Наверное, я был еще очень молод...

Иногда я отчетливо видел лицо Лидии Федоровны. Но чаще память моя восстанавливала с пугающей достоверностью один день или вечер. И тогда я до боли сжимал пальцы, мои губы шевелились, глаза закрывались, перед ними возникало сильное женское тело. Я вскрикивал, изображение, если это можно так назвать, рассыпалось, и я видел как будто мозаику, но и там в каждом осколке, всюду виделось мне одно и то же, и я не мог справиться с этим.

Но странно: чем чаще я видел ее, тем меньше было желание писать ей... Несколько ее писем я хранил, они были короткими, сухими, несерьезными какими-то, и ни одно из них не передавало того, что я искал.

Однажды на рассвете я услышал ее голос, она тихо сказала: "Валя!" И я встал и пошел умываться в озерке, вошел в холодную воду под луной. Потом сбросил руками капли воды с шеи и лица, медленно побрел назад.

ПОЕДИНОК

Машины шли с погашенными фарами, шины их, казалось, находили дорогу ощупью. Луна появлялась изредка. Под утро нагнало облаков. Борта машины дергались от неожиданных попаданий в кювет. Было прохладно, я поднял воротник шинели, съежился и сидел так, дремал.

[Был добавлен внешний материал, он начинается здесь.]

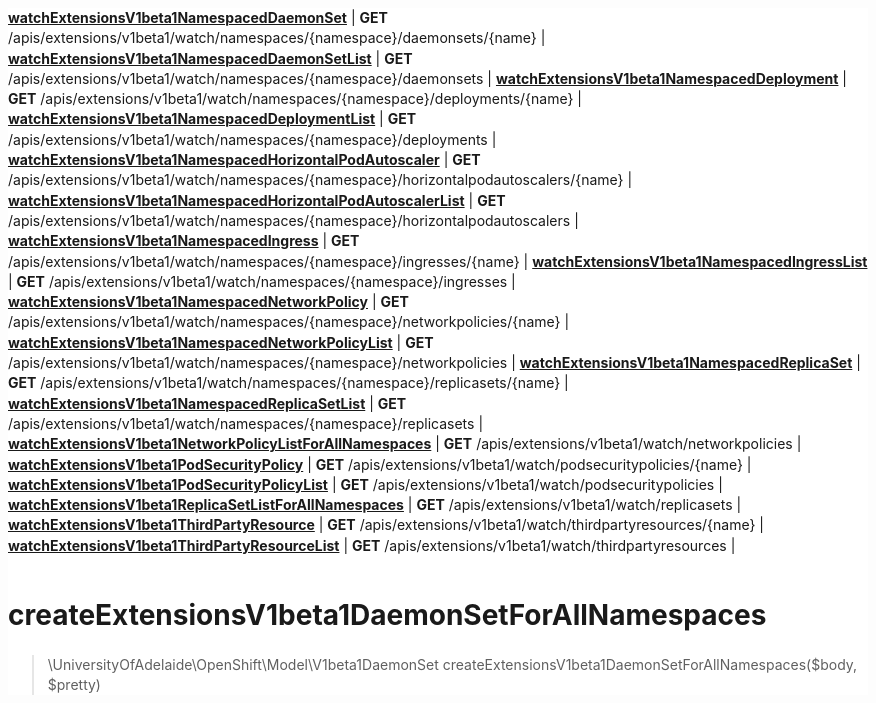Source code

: [**watchExtensionsV1beta1NamespacedDaemonSet**](Extensions_v1beta1Api.md#watchExtensionsV1beta1NamespacedDaemonSet) | **GET** /apis/extensions/v1beta1/watch/namespaces/{namespace}/daemonsets/{name} | 
[**watchExtensionsV1beta1NamespacedDaemonSetList**](Extensions_v1beta1Api.md#watchExtensionsV1beta1NamespacedDaemonSetList) | **GET** /apis/extensions/v1beta1/watch/namespaces/{namespace}/daemonsets | 
[**watchExtensionsV1beta1NamespacedDeployment**](Extensions_v1beta1Api.md#watchExtensionsV1beta1NamespacedDeployment) | **GET** /apis/extensions/v1beta1/watch/namespaces/{namespace}/deployments/{name} | 
[**watchExtensionsV1beta1NamespacedDeploymentList**](Extensions_v1beta1Api.md#watchExtensionsV1beta1NamespacedDeploymentList) | **GET** /apis/extensions/v1beta1/watch/namespaces/{namespace}/deployments | 
[**watchExtensionsV1beta1NamespacedHorizontalPodAutoscaler**](Extensions_v1beta1Api.md#watchExtensionsV1beta1NamespacedHorizontalPodAutoscaler) | **GET** /apis/extensions/v1beta1/watch/namespaces/{namespace}/horizontalpodautoscalers/{name} | 
[**watchExtensionsV1beta1NamespacedHorizontalPodAutoscalerList**](Extensions_v1beta1Api.md#watchExtensionsV1beta1NamespacedHorizontalPodAutoscalerList) | **GET** /apis/extensions/v1beta1/watch/namespaces/{namespace}/horizontalpodautoscalers | 
[**watchExtensionsV1beta1NamespacedIngress**](Extensions_v1beta1Api.md#watchExtensionsV1beta1NamespacedIngress) | **GET** /apis/extensions/v1beta1/watch/namespaces/{namespace}/ingresses/{name} | 
[**watchExtensionsV1beta1NamespacedIngressList**](Extensions_v1beta1Api.md#watchExtensionsV1beta1NamespacedIngressList) | **GET** /apis/extensions/v1beta1/watch/namespaces/{namespace}/ingresses | 
[**watchExtensionsV1beta1NamespacedNetworkPolicy**](Extensions_v1beta1Api.md#watchExtensionsV1beta1NamespacedNetworkPolicy) | **GET** /apis/extensions/v1beta1/watch/namespaces/{namespace}/networkpolicies/{name} | 
[**watchExtensionsV1beta1NamespacedNetworkPolicyList**](Extensions_v1beta1Api.md#watchExtensionsV1beta1NamespacedNetworkPolicyList) | **GET** /apis/extensions/v1beta1/watch/namespaces/{namespace}/networkpolicies | 
[**watchExtensionsV1beta1NamespacedReplicaSet**](Extensions_v1beta1Api.md#watchExtensionsV1beta1NamespacedReplicaSet) | **GET** /apis/extensions/v1beta1/watch/namespaces/{namespace}/replicasets/{name} | 
[**watchExtensionsV1beta1NamespacedReplicaSetList**](Extensions_v1beta1Api.md#watchExtensionsV1beta1NamespacedReplicaSetList) | **GET** /apis/extensions/v1beta1/watch/namespaces/{namespace}/replicasets | 
[**watchExtensionsV1beta1NetworkPolicyListForAllNamespaces**](Extensions_v1beta1Api.md#watchExtensionsV1beta1NetworkPolicyListForAllNamespaces) | **GET** /apis/extensions/v1beta1/watch/networkpolicies | 
[**watchExtensionsV1beta1PodSecurityPolicy**](Extensions_v1beta1Api.md#watchExtensionsV1beta1PodSecurityPolicy) | **GET** /apis/extensions/v1beta1/watch/podsecuritypolicies/{name} | 
[**watchExtensionsV1beta1PodSecurityPolicyList**](Extensions_v1beta1Api.md#watchExtensionsV1beta1PodSecurityPolicyList) | **GET** /apis/extensions/v1beta1/watch/podsecuritypolicies | 
[**watchExtensionsV1beta1ReplicaSetListForAllNamespaces**](Extensions_v1beta1Api.md#watchExtensionsV1beta1ReplicaSetListForAllNamespaces) | **GET** /apis/extensions/v1beta1/watch/replicasets | 
[**watchExtensionsV1beta1ThirdPartyResource**](Extensions_v1beta1Api.md#watchExtensionsV1beta1ThirdPartyResource) | **GET** /apis/extensions/v1beta1/watch/thirdpartyresources/{name} | 
[**watchExtensionsV1beta1ThirdPartyResourceList**](Extensions_v1beta1Api.md#watchExtensionsV1beta1ThirdPartyResourceList) | **GET** /apis/extensions/v1beta1/watch/thirdpartyresources | 


# **createExtensionsV1beta1DaemonSetForAllNamespaces**
> \UniversityOfAdelaide\OpenShift\Model\V1beta1DaemonSet createExtensionsV1beta1DaemonSetForAllNamespaces($body, $pretty)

Мы выехали на открытое место, стало еще прохладнее, но и посветлее зато: было хорошо видно полотно дороги. Слева угадывались далекие холмы над ними не было ни звезды. Тут кто-то сказал, что мы проскочили линию фронта. Дрему как рукой сняло, я поднял голову. Мы двигались теперь шагом, если так можно сказать о наших машинах. Проселок был на редкость не ухоженный, с колдобинами и рытвинами, с поваленными деревьями поперек (от бомбежки?), с какими-то густыми куртинами желтых высоких цветов, вылезших на дорожное полотно. Может быть, этим летом мы были первопроходцами в этом забытом богом и людьми месте. Четверть часа нас трясло и мотало, потом вынесло на хорошую дорогу.

- Совсем светло, - сказал Пчелкин.

- Теперь жди команды "воздух!", - заметил Поливанов.

- За этим дело не станет! - подтвердил я. - Тут и свернуть некуда, придется в машинах отсиживаться.

- Ну да! - сказал Пчелкин.

И тут я увидел едва заметную, глубинную улыбку Поливанова. Резко обозначились морщины у глаз... Да, тогда, в сорок первом, я едва ли бы смог заметить, как улыбаются наши командиры орудий и батарей.

"Над чем смеется! - подумал я. - А если вправду сейчас пойдут на нас "юнкерсы", им с разбегу, вдоль дороги, очень сподручно нас превратить в мочалку..." Но тут же снова посмотрел на Поливанова и на притихшего Пчелкина, и мне самому захотелось улыбнуться.

Я знал, что Поливанов воевать начал в сорок первом, под Москвой.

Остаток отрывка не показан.